Within 24 to 48 hours on ECMO, Beaulieu showed signs of improvement. In just five days, he was taken off the machine, and was discharged a week after he was first admitted to Stanford. “To go from near death to immediately bouncing back was quite impressive,” said Hsu. “It was pretty much the best outcome you could get on ECMO.”
“The use of ECMO is becoming more and more prevalent and prominent,” said William Hiesinger, M.D., assistant professor of cardiothoracic surgery. At Stanford Health Care, the use of ECMO has greatly expanded, from just a handful of cases a decade ago to nearly 80 per year. “The technology has improved and with more experience using the technology, physicians are seeing that it can be applied over a wider variety of disease processes and illnesses,” said Hiesinger. The ideal ECMO patient is somebody who has a one-organ-system injury that’s reversible, he said. This includes patients with an acute lung injury or acute cardiomyopathy.
While on ECMO, Beaulieu was intubated, so he communicated by writing notes. When Hsu told him he had hantavirus and that it was up to his own lungs to fight the disease, Beaulieu scribbled this response: “My lungs are one of the body parts I’ve always trusted most.”

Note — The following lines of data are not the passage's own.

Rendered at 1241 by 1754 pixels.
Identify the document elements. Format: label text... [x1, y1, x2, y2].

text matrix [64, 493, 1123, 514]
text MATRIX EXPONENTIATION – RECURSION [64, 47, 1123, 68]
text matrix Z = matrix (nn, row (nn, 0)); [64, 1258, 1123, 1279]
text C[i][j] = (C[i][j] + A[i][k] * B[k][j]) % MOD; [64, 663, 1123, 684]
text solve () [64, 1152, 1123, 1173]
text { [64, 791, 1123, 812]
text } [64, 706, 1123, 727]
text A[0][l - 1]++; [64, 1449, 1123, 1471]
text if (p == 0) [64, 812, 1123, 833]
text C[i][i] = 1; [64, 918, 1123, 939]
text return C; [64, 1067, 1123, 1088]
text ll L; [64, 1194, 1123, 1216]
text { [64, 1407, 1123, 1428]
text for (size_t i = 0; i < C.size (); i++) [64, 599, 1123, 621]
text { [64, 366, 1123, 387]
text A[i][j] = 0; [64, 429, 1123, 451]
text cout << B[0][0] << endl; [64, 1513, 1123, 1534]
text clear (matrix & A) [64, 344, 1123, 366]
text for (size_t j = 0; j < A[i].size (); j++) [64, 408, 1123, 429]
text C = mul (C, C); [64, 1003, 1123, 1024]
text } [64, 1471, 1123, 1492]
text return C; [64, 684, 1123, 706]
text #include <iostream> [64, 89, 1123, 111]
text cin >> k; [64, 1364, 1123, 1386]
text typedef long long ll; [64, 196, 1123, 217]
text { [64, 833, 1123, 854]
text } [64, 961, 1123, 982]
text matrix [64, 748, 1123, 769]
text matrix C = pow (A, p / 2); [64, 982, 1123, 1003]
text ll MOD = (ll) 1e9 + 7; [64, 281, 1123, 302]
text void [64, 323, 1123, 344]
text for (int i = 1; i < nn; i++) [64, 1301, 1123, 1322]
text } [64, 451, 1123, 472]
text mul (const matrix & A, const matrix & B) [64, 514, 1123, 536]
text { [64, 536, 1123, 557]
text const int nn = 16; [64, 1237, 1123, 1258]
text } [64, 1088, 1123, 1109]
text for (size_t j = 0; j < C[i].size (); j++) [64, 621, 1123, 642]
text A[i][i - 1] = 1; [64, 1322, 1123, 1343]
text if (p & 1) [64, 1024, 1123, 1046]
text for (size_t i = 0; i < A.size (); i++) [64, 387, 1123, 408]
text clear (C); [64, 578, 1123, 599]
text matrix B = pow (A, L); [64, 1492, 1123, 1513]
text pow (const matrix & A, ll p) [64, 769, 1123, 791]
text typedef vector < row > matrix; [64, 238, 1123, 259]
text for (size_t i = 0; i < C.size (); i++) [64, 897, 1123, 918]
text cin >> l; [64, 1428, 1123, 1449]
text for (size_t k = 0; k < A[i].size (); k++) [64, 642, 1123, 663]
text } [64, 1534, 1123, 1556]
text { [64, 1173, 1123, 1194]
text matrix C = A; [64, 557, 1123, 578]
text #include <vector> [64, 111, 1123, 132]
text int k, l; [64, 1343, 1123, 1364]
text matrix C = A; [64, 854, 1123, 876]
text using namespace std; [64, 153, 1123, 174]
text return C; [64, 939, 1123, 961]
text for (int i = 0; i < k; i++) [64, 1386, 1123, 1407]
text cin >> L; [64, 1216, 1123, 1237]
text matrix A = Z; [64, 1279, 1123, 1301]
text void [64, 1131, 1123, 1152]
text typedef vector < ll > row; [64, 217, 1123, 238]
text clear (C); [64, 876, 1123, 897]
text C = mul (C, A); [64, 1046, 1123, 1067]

“I’m really lucky to be in this area and that Stanford Health Care was able to accept me,” said Beaulieu, who is back at work full time and starting to exercise again. “Without ECMO, it’s very unlikely that I would have survived. I’m so grateful to everyone at Stanford and the hospital in Oakland for working together on my behalf to arrange the transfer. Even if there had been just a half-day delay, it might have been too late.”